In the Loge (1879) by Mary Stevenson Cassatt shoes a woman watching a performance in Paris.

In the Loge (1879) by Mary Stevenson Cassatt shoes a woman watching a performance in Paris.


Opera (from the Latin for 'works'), in the broadest sense is a theatrical form in which music, text, and spectacle all combine in the service of an overarching drama. It is the most flexible of all musical forms and has been subject to an immense range of styles. Opera began as a recreation of ancient Greek drama. The Florentine Camerata – a group of intellectuals, musicians, and poets in Florence at the end of the 16th century – started the art form that would rapidly spread through Europe. The first known opera was Dafne (1598) by Jacopo Peri (1561–1633), set to a libretto based on Ovid's Metamorphoses. The remaining fragments of this work for a small ensemble reveal the art form as we know it today: arias sung by soloists, choruses, and sections of narrative consisting of sung recitatives. The first major opera that still remains in the repertoire is Claudio Monteverdi's L'Orefo (1607).

 

Composers throughout the centuries have found ways to adapt the genre to contemporary musical styles and topics. Operas never gave up mythical and allegorical topics – adaptations of Shakespeare's dramas by Henry Purcell and others. Nordic myths in Wagner's Ring Cycle, or cosmic allegories in Stockhausen's seven-opera cycle Licht – but realism never made strong gains.

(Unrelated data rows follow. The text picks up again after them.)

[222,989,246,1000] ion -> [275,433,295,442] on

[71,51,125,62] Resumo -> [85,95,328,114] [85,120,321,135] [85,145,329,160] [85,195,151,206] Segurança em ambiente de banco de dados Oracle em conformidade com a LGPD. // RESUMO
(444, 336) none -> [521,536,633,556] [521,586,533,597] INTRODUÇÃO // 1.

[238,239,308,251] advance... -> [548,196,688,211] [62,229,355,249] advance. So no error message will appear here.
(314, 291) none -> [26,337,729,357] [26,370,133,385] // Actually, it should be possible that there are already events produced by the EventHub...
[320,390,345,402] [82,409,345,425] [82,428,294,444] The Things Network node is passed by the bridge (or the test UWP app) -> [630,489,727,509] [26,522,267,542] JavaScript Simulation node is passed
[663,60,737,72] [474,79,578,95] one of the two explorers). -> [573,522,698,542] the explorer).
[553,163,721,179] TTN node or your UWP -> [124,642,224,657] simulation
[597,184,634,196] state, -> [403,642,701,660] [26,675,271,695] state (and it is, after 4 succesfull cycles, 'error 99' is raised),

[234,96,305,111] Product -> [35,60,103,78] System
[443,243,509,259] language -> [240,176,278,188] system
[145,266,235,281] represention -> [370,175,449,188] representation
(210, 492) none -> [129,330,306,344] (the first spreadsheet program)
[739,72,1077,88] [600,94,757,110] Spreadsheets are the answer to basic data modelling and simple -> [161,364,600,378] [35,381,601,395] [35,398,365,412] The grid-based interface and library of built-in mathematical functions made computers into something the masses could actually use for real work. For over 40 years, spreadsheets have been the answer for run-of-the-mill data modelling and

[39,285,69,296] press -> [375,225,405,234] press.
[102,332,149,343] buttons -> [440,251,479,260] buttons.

Even a work such as John Adam's Nixon in China can be seen in allegorical terms, illustrating how myths can be created in contemporary events.

 

Traditional opera was aimed at the upper classes and courts, but popular forms developed (operetta in the 19th century and musicals in the 20th) and these have held solid cultural positions. Like opera, operettas and musicals have dealt with myths such as Orpheus in the Underworld, fiction such as Victor Hugo's Les Misérables (1862), and contemporary topics, such as AIDS (Rent, 1994), the Cold War (Chess, 1984), and the sexual revolution (Hair, 1967).

 

Opera buffa is comic opera. Opera seria is serious and formal Italian opera, with heroic or mythological plot.